Dive Ladder for the Wavewalk 700

By Captain Larry Jarboe

Wavewalk Adventures Key Largo

Well, the Northwest wind screamed through Key Largo dropping temperatures to the low 60’s. So, I put on my knit cap and wool insulated shirt and embarked upon putting a dive ladder on the bow of my electric W700.

Five Oceans Company sells an under platform mounted stainless steel dive ladder that fits perfectly between the hulls of the Wavewalk W700.

It is great when a plan comes together but I may not be able to test it till next summer.

Our water temp has dropped to 74 degrees F.




More diving, fishing and outfitting with Captain Larry »

6 thoughts on “Dive Ladder for the Wavewalk 700”

  1. Thanks Larry,

    This diving ladder looks like it was made for the W700 😮

    74 F sounds pretty good to me… By “summer” I guess you mean March 😉


    PS — Today was my first day of snow shoveling.

  2. It’s a bit cooler up our way, Larry, with back to back cold fronts this week, and nighttime temps in the 30’s. My wife is worried about her hibiscus plants while I worry about another snook die-off.

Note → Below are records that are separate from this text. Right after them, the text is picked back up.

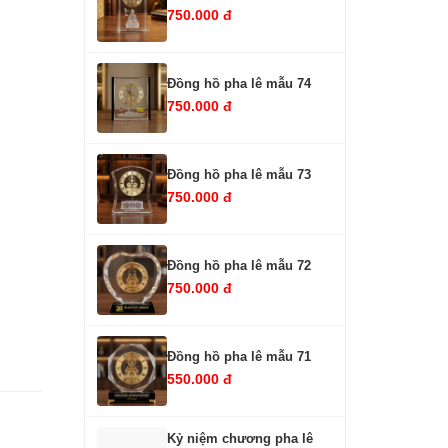
750.000 đ
Đồng hồ pha lê mẫu 74
750.000 đ
Đồng hồ pha lê mẫu 73
750.000 đ
Đồng hồ pha lê mẫu 72
750.000 đ
Đồng hồ pha lê mẫu 71
550.000 đ
Kỷ niệm chương pha lê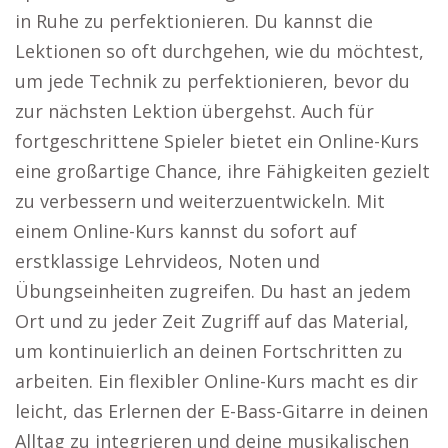
in Ruhe zu perfektionieren. Du kannst die
Lektionen so oft durchgehen, wie du möchtest,
um jede Technik zu perfektionieren, bevor du
zur nächsten Lektion übergehst. Auch für
fortgeschrittene Spieler bietet ein Online-Kurs
eine großartige Chance, ihre Fähigkeiten gezielt
zu verbessern und weiterzuentwickeln. Mit
einem Online-Kurs kannst du sofort auf
erstklassige Lehrvideos, Noten und
Übungseinheiten zugreifen. Du hast an jedem
Ort und zu jeder Zeit Zugriff auf das Material,
um kontinuierlich an deinen Fortschritten zu
arbeiten. Ein flexibler Online-Kurs macht es dir
leicht, das Erlernen der E-Bass-Gitarre in deinen
Alltag zu integrieren und deine musikalischen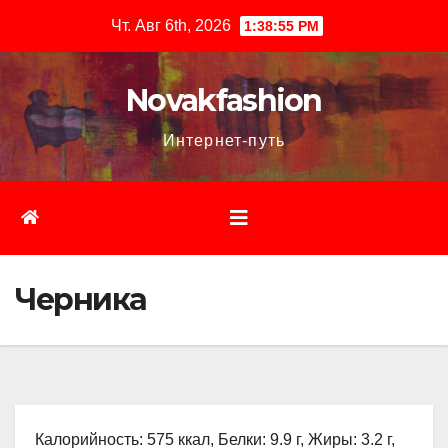
Перейти
Чт. Авг 6th, 2026
1:38:56 PM
к
содержимому
Novakfashion
Интернет-путь
Черника
Калорийность: 575 ккал, Белки: 9.9 г, Жиры: 3.2 г,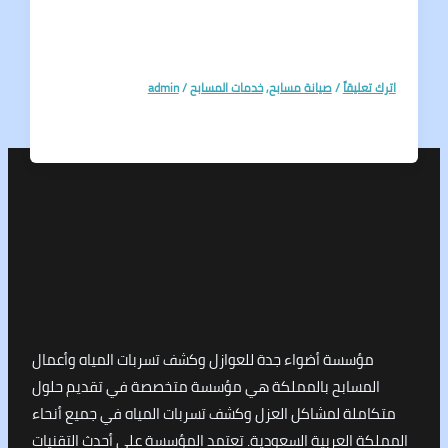
تعليقاً
/
صيانة مسابح
,
خدمات المسابح
/
admin
مؤسسة أضواء جدة للعوازل وكشف تسربات المياه وأعمال
لمسابح بالمملكة هي مؤسسة متخصصة في تقديم حلول
املة لمشاكل العزل وكشف تسربات المياه في جميع أنحاء
كة العربية السعودية. تعتمد المؤسسة على أحدث التقنيات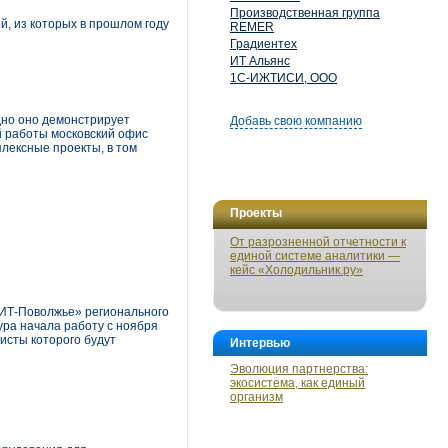
Производственная группа
й, из которых в прошлом году
REMER
Градиентех
ИТ Альянс
1С-ИЖТИСИ, ООО
дно оно демонстрирует
Добавь свою компанию
й работы московский офис
плексные проекты, в том
Проекты
От разрозненной отчетности к
единой системе аналитики —
кейс «Холодильник.ру»
НИТ-Поволжье» регионального
ура начала работу с ноября
исты которого будут
Интервью
Эволюция партнерства:
экосистема, как единый
организм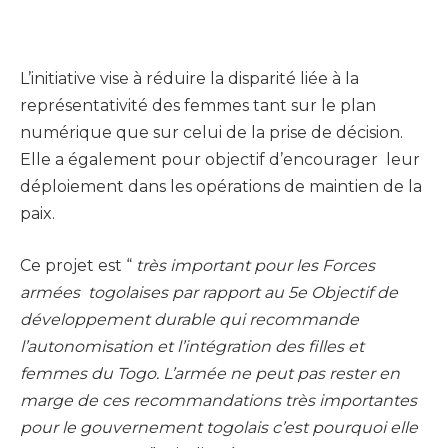
L’initiative vise à réduire la disparité liée à la
représentativité des femmes tant sur le plan
numérique que sur celui de la prise de décision.
Elle a également pour objectif d’encourager leur
déploiement dans les opérations de maintien de la
paix.
Ce projet est “
très important pour les Forces
armées togolaises par rapport au 5e Objectif de
développement durable qui recommande
l’autonomisation et l’intégration des filles et
femmes du Togo. L’armée ne peut pas rester en
marge de ces recommandations très importantes
pour le gouvernement togolais c’est pourquoi elle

    Happy holidays to you, Yoav and the Wavewalk world.

  3. Thanks Gary,

    Happy holidays to you too! 🙂

    I remember that snook die-off a few years ago due to usually cold temperatures. That was quite a surprise.

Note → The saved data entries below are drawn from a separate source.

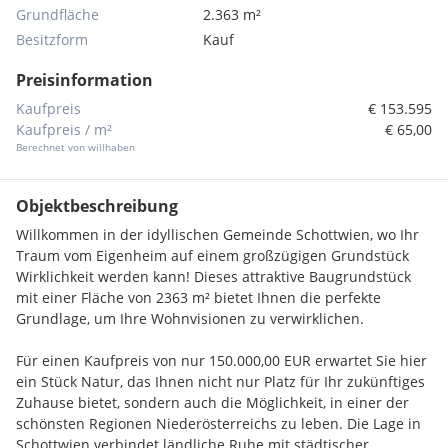
Grundfläche
2.363 m²
Besitzform
Kauf
Preisinformation
Kaufpreis
€ 153.595
Kaufpreis / m²
€ 65,00
Berechnet von willhaben
Objektbeschreibung
Willkommen in der idyllischen Gemeinde Schottwien, wo Ihr
Traum vom Eigenheim auf einem großzügigen Grundstück
Wirklichkeit werden kann! Dieses attraktive Baugrundstück
mit einer Fläche von 2363 m² bietet Ihnen die perfekte
Grundlage, um Ihre Wohnvisionen zu verwirklichen.
Für einen Kaufpreis von nur 150.000,00 EUR erwartet Sie hier
ein Stück Natur, das Ihnen nicht nur Platz für Ihr zukünftiges
Zuhause bietet, sondern auch die Möglichkeit, in einer der
schönsten Regionen Niederösterreichs zu leben. Die Lage in
Schottwien verbindet ländliche Ruhe mit städtischer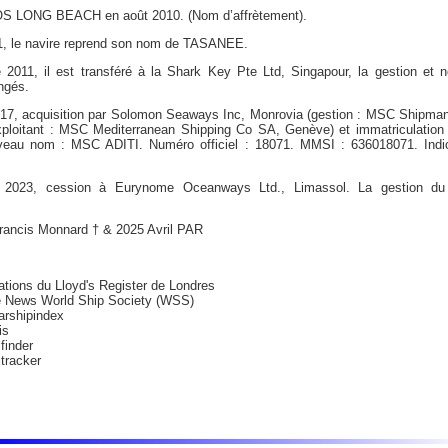
S LONG BEACH en août 2010. (Nom d’affrètement).
11, le navire reprend son nom de TASANEE.
2011, il est transféré à la Shark Key Pte Ltd, Singapour, la gestion et 
ngés.
 2017, acquisition par Solomon Seaways Inc, Monrovia (gestion : MSC Shipma
xploitant : MSC Mediterranean Shipping Co SA, Genève) et immatriculation 
uveau nom : MSC ADITI. Numéro officiel : 18071. MMSI : 636018071. Indica
et 2023, cession à Eurynome Oceanways Ltd., Limassol. La gestion du 
Francis Monnard † & 2025 Avril PAR
ations du Lloyd's Register de Londres
e News World Ship Society (WSS)
rshipindex
is
finder
tracker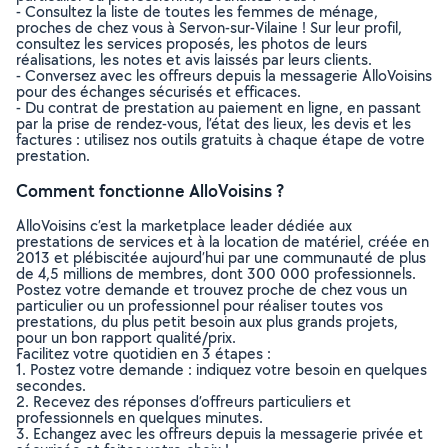
- Consultez la liste de toutes les femmes de ménage,
proches de chez vous à Servon-sur-Vilaine ! Sur leur profil,
consultez les services proposés, les photos de leurs
réalisations, les notes et avis laissés par leurs clients.
- Conversez avec les offreurs depuis la messagerie AlloVoisins
pour des échanges sécurisés et efficaces.
- Du contrat de prestation au paiement en ligne, en passant
par la prise de rendez-vous, l’état des lieux, les devis et les
factures : utilisez nos outils gratuits à chaque étape de votre
prestation.
Comment fonctionne AlloVoisins ?
AlloVoisins c’est la marketplace leader dédiée aux
prestations de services et à la location de matériel, créée en
2013 et plébiscitée aujourd’hui par une communauté de plus
de 4,5 millions de membres, dont 300 000 professionnels.
Postez votre demande et trouvez proche de chez vous un
particulier ou un professionnel pour réaliser toutes vos
prestations, du plus petit besoin aux plus grands projets,
pour un bon rapport qualité/prix.
Facilitez votre quotidien en 3 étapes :
1. Postez votre demande : indiquez votre besoin en quelques
secondes.
2. Recevez des réponses d’offreurs particuliers et
professionnels en quelques minutes.
3. Echangez avec les offreurs depuis la messagerie privée et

    Just to put things in proportion, here in eastern MA we’re expecting 7 F on Thursday night, and I’m sure that your friends and family in Wisconsin would not be impressed by this 😀


  4. I like that, it does look like it was made for the W700. 🙂

    Plus, the added hull strength bonus.

    Yep, the snow has come, our first storm of 6″, and people forget how to drive….LOL

    I just put everything away last week, tucked in the W500’s and W700, but with easy access to one W500 when warm weather allows a trip.
    Most likely wishful thinking now, the ice is forming.

    Tight Lines and MoPaddle Safe all.

  5. Hey Rox,

    Wishful thinking is better than the miserable apathy that one can feel after months of being surrounded by snow and ice, and no end in sight.